On our ascent, I remembered looking out the window at the shadows of the airplane and the clouds, seemingly dancing on the earth as they rushed over the surface of the uneven ground. As we began to descend, I looked again out the window. But this time, from a much higher vantage point, I saw the gentle glow of the earth, this radiant sphere, where the cerulean water meets the dark blue sky, separated by the reddish-orange glow of the evening sun moving behind the earth. And I felt small and I felt grateful.

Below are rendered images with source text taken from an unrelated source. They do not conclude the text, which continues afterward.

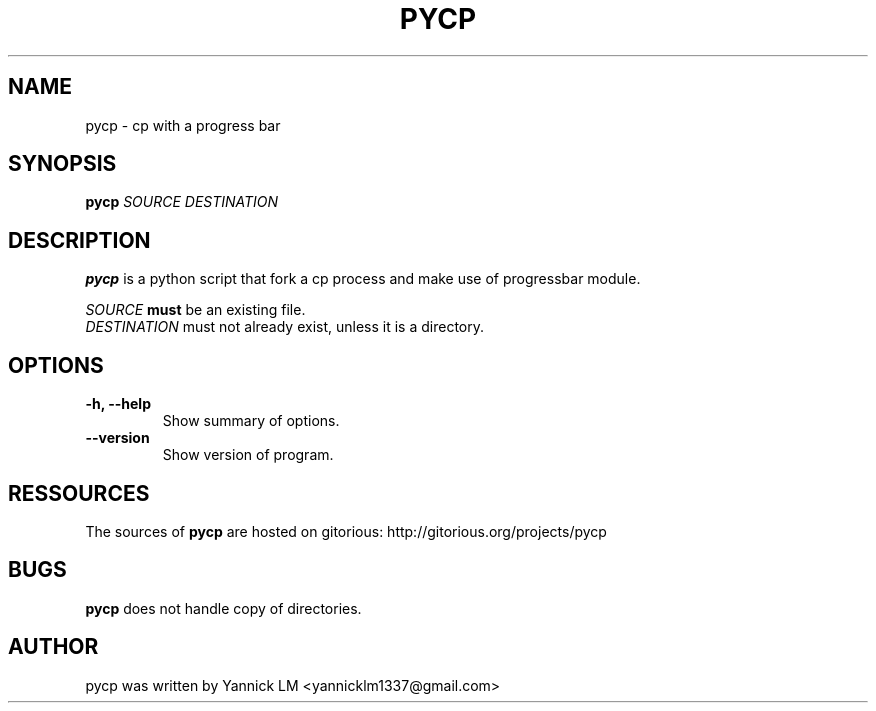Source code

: .TH PYCP 1 "February 14, 2009"
.SH NAME
pycp \- cp with a progress bar
.SH SYNOPSIS
.B pycp
\fISOURCE\fR  \fIDESTINATION\fR
.SH DESCRIPTION
.B pycp
is a python script that fork a cp process and make use of
progressbar module.
.PP
\fISOURCE\fR
.B must
be an existing file. 
.br
\fIDESTINATION\fR must not already exist, unless it is a directory.
.PP
.SH OPTIONS
.TP 
\fB \-h, \-\-help\fR
Show summary of options.
.TP 
\fB\-\-version\fR
Show version of program.
.SH RESSOURCES
The sources of 
.B pycp
are hosted on gitorious: 
http://gitorious.org/projects/pycp
.br
.SH BUGS
.B pycp
does not handle copy of directories.
.SH AUTHOR
pycp was written by Yannick LM <yannicklm1337@gmail.com>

Listen to the version for euphonium and piano performed by Eric Dluzniewski and Anatoly Sheludyakov.
Walking on the Ceiling
Program Note:
Walking on the Ceiling was commissioned by the Mikula Family as a college graduation present for Connor James Mikula. I remember approaching graduation myself, and though my family and friends were very supportive, it was the first time I felt like my decisions had important, real-life consequences. I felt pressure to do something great with my life—to get a job, to figure things out, and to apply the things I learned during my education. I remember feeling overwhelmed. I wanted to strike out on my own and to defy everyone’s expectations—to do something with my life that even I wasn’t sure I could do—to defy gravity. I had this image in my mind of doing the impossible, of walking on the ceiling. The three movements are titled heavy, float, and run. The first movement is groovy and funky, a quirky kind of swagger; the second is slow and reflective, a lullaby to my 18-month old son, Izaak, who is doing amazing new things everyday; and the last movement starts slowly but churns and bubbles until it is blazing and vibrant.
Resonance Modes
Resonance Modes comes with a Max/MSP patch for triggering the electronics. It can be played by the pianist alone using a bluetooth foot pedal or by an additional performer. You will need a copy of Max/MSP on a laptop, which is available for free (You can run and edit Max patches. Saving is disabled.).
Program Note:
Resonance Modes was inspired by a completely imaginary and impractical preparation of the piano, one that I never actually intended to use, but seemed like an interesting starting point for the piece. I imagined hundreds of small liquid mercury droplets being poured into the piano and dancing on the sounding board and strings in beautiful and interesting ways. Although impossible for several obvious reasons (principally, the health and safety of the performer, the audience, and the piano!), this idea came from mercury’s relatively unique properties, namely the high density and surface tension which cause it to resonate at different frequencies in beautifully different ways. One droplet of mercury can be transformed into thousands of different shapes when vibrating at various frequencies, and certain frequencies take on particularly interesting characteristics because of the resonance modes. Rather than explain resonance modes in detail, you can see mercury’s resonance modes in action here, which I think will illustrate the relationship to the piece more vividly. In the piece, I dwell on a small set of pitches and timbres which are slowly transformed primarily through rhythmic processes as a way of exploring these imaginary resonance modes over time.